Do terraço de um luxuoso edifício de apartamentos em Porto Alegre, dois treinadores ainda pouco badalados discutem futebol, alheios à rivalidade das ruas entre gremistas e colorados.
Entre taças de vinhos e pratos requintados, falavam de táticas, analisavam jogadores e sonhavam alto. Tão alto quanto a realidade que construíram pouco depois. Nascia uma amizade.
Neste domingo, Mano Menezes e Muricy Ramalho se reencontram no clássico entre Corinthians e São Paulo, às 16h, no Pacaembu, tentando voltar ao ápice de suas carreiras. E longe de serem rivais.
- Lá (Porto Alegre) sempre foi difícil os rivais se darem bem. Ninguém sabia disso, passávamos alguns dias lá tomando vinho. Minha convivência com o Mano sempre foi boa – afirmou Muricy.
Aquele ano de 2005 mudaria a vida dos treinadores.
Mano, até então conhecido apenas no Rio Grande do Sul, virou o comandante do Grêmio na histórica “Batalha dos Aflitos”.
Muricy, que já havia conquistado o estadual em 2003, repetiu a escrita, também ficou perto da taça do Brasileirão pelo Internacional e abriu caminho para o tricampeonato no São Paulo.
Mal sabiam que, anos depois, um assumiria a seleção brasileira após o outro não entrar em acordo com o Fluminense, clube que dirigia à epoca.
Hoje, a situação é outra. Serve como redenção.
Mano parece se sentir em casa no Corinthians, onde viveu dois de seus melhores anos como profissional.
Campeão da Série B em 2008 e da Copa do Brasil e Campeonato Paulista, foi alçado à categoria de técnico de seleção brasileira.
Em 2010, assumiu o principal cargo do futebol nacional e teve dificuldades, apesar de deixar uma base que é hoje utilizada por Luiz Felipe Scolari.
Muito questionado, Mano não conquistou títulos relevantes pela Seleção – apenas duas edições do esvaziado Superclássico das Américas, contra a Argentina.
Foi eliminado nas quartas de final da Copa América de 2011 e adiou mais uma vez o sonho do ouro olímpico com uma derrota na final de Londres, em 2012, contra o México.
Demitido em novembro do mesmo ano, mostrou-se decepcionado a ponto de, em sua volta ao Corinthians, proferir uma frase bombástica:
– Não penso em seleção brasileira e provavelmente não vou pensar nos próximos dez anos.

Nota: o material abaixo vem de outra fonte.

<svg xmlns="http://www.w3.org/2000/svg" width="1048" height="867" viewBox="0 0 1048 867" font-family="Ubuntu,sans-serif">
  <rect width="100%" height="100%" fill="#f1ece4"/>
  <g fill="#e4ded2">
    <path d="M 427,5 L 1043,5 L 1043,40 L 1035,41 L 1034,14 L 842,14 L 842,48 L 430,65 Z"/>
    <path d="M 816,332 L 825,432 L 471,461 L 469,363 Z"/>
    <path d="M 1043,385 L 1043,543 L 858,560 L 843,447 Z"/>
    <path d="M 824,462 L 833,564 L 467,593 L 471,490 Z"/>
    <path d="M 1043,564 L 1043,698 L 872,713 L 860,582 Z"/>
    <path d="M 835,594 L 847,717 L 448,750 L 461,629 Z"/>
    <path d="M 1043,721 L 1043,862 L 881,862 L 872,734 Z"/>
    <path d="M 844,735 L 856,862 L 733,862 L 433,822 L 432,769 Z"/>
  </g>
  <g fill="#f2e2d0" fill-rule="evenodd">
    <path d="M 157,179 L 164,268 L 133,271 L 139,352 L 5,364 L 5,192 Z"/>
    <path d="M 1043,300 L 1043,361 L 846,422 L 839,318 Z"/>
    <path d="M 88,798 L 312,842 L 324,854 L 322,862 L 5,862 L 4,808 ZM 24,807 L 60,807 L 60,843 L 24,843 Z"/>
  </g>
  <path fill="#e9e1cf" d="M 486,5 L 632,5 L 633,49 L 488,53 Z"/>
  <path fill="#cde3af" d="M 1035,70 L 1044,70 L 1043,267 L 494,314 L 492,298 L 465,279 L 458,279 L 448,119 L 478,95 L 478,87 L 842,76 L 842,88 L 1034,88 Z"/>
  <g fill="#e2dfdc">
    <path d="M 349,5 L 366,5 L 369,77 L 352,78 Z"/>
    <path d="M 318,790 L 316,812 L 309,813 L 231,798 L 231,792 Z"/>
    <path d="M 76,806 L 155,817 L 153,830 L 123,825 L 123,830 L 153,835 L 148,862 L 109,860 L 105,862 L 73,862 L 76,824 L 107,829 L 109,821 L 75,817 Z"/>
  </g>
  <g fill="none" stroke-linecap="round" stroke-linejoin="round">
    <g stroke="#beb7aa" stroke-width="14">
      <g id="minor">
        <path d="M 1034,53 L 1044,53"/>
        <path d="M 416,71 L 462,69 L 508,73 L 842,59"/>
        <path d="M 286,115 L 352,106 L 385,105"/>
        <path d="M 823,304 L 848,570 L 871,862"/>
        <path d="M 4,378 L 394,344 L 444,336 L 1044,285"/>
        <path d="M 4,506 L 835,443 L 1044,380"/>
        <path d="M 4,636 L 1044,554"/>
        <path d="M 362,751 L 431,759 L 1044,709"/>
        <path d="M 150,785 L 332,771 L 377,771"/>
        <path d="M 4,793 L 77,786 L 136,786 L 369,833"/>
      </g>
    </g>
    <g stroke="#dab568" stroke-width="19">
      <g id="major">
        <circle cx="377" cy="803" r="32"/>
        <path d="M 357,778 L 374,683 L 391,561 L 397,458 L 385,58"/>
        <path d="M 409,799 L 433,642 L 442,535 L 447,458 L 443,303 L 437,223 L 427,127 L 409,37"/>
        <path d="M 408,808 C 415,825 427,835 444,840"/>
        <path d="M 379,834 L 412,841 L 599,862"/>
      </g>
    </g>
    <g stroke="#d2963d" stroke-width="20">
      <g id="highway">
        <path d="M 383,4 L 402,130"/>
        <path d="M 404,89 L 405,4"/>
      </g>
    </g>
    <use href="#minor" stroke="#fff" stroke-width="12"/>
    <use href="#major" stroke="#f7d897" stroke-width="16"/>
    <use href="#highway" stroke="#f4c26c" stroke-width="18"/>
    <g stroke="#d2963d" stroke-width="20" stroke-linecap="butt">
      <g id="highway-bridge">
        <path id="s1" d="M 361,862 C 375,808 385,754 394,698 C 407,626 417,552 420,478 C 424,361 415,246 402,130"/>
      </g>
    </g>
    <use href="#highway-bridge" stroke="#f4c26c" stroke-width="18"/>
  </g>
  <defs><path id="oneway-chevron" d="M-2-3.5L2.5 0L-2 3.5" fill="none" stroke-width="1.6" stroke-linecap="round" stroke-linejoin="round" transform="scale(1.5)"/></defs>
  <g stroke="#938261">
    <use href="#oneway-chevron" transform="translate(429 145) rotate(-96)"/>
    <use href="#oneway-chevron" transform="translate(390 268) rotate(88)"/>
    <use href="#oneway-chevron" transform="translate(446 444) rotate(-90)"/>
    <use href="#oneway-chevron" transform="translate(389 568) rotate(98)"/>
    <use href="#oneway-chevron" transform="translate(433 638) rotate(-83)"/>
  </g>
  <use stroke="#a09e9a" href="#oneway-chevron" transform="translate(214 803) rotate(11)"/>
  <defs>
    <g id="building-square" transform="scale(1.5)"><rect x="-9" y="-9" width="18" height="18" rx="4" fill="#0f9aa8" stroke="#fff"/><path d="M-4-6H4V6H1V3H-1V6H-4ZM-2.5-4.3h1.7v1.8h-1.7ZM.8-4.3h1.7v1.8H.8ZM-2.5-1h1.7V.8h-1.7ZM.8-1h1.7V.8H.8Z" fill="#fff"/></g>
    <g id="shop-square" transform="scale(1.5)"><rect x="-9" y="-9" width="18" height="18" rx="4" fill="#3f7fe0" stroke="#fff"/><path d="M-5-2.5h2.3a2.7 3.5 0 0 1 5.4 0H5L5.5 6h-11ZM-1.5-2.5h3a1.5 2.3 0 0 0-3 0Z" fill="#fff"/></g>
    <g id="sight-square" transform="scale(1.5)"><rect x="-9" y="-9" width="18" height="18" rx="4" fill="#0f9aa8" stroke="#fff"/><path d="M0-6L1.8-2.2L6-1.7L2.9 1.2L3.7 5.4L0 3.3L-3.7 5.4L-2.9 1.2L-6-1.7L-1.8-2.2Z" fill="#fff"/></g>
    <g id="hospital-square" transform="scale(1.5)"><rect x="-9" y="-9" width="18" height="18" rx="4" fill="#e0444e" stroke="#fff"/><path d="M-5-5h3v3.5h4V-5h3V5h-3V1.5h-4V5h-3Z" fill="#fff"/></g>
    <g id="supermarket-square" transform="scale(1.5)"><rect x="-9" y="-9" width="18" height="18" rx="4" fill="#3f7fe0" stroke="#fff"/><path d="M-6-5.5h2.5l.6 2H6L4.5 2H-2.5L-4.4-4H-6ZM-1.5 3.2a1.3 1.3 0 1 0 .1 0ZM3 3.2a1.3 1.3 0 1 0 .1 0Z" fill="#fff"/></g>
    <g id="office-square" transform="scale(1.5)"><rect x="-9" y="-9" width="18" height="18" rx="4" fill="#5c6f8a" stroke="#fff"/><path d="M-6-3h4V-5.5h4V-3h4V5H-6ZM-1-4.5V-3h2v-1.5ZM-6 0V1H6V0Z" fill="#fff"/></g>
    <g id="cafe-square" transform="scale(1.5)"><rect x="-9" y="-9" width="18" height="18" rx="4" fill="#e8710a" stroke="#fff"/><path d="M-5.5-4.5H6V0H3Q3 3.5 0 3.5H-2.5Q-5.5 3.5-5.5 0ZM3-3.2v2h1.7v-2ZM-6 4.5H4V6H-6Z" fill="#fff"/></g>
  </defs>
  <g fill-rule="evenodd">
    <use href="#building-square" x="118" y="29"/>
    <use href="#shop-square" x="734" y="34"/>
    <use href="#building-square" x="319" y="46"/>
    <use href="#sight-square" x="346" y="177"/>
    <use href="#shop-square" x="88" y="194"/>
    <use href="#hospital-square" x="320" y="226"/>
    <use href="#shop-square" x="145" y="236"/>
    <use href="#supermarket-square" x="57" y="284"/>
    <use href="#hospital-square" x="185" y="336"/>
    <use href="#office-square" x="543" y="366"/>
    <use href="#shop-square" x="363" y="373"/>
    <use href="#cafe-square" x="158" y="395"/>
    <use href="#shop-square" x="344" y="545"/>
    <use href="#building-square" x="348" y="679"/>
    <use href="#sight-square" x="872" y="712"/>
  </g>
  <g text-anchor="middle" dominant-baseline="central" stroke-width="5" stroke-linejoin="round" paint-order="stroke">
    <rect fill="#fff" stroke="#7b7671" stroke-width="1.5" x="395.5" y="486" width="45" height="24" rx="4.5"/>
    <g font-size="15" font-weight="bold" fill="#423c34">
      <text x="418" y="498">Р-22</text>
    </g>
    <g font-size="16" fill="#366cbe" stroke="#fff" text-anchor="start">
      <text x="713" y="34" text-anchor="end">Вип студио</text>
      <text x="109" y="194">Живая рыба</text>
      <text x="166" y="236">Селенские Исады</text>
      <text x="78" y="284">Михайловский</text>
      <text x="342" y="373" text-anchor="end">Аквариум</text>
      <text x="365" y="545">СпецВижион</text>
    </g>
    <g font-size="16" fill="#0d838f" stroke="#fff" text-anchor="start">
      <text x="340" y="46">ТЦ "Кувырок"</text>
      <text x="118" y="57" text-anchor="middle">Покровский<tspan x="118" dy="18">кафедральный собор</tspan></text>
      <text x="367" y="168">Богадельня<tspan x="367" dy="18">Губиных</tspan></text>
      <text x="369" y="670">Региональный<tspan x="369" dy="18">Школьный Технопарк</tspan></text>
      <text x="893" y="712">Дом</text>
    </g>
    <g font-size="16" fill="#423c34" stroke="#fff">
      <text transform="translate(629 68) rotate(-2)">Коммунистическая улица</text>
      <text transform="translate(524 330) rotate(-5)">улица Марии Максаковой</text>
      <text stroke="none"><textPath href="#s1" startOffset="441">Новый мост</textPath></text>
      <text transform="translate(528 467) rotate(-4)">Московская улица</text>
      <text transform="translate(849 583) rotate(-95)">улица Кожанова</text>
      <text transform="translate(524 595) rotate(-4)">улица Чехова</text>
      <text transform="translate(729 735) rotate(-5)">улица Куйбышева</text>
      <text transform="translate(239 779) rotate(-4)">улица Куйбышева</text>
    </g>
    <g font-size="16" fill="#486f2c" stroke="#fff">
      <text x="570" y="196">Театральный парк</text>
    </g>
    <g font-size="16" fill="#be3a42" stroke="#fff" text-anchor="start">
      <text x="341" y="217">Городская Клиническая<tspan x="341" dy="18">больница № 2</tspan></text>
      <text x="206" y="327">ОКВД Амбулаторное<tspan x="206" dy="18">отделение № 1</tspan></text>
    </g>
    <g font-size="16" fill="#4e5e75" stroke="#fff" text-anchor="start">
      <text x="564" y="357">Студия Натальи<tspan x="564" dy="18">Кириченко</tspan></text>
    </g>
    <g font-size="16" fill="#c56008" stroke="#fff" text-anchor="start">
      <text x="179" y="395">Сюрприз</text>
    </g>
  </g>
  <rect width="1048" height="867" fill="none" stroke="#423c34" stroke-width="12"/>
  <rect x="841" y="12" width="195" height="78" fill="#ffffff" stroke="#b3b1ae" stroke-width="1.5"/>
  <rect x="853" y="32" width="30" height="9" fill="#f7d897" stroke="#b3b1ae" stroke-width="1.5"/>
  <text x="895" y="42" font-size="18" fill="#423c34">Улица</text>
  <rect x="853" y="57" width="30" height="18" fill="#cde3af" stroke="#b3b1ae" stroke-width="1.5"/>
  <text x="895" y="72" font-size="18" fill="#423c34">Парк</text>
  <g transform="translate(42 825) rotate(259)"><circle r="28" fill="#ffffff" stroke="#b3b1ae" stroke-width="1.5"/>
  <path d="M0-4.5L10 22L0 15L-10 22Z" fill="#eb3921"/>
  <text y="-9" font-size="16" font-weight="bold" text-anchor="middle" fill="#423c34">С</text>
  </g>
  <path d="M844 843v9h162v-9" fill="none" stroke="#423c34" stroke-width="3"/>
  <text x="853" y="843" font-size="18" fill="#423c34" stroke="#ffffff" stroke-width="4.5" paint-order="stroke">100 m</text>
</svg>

Não cometo o mesmo erro duas vezes, então certamente não vou sair daqui para ir para a seleção brasileira.
A passagem meteórica pelo Flamengo não ajudou a melhorar sua imagem no cenário nacional.
Três meses e 22 jogos depois de ter sido apresentado como técnico rubro-negro, ele pediu demissão e alegou que “não conseguia passar para o grupo aquilo que pensa de futebol”.
Bastante criticado, viveu um período sabático de setembro até dezembro, quando recebeu contato do Corinthians.
De volta, ele mira a reação onde se sente em casa e virou um dos técnicos mais desejados e bem pagos do Brasil.
O clássico deste domingo é mais uma chance de Mano mostrar que está colocando o Corinthians nos trilhos.
Desta vez, porém, sem pensar em deixar o Parque São Jorge tão cedo.
– Antes estava bom para termos uma relação, eu na Série B, ele na A, nem conseguíamos jogar. Meu relacionamento com ele começou com o Sidnei Lobo (auxiliar de Mano), que o Muricy já treinou.
Até hoje, apesar das farpas de vez em quando, acho que estamos indo bem - disse Mano Menezes, sorrindo, após o treino desta sexta-feira.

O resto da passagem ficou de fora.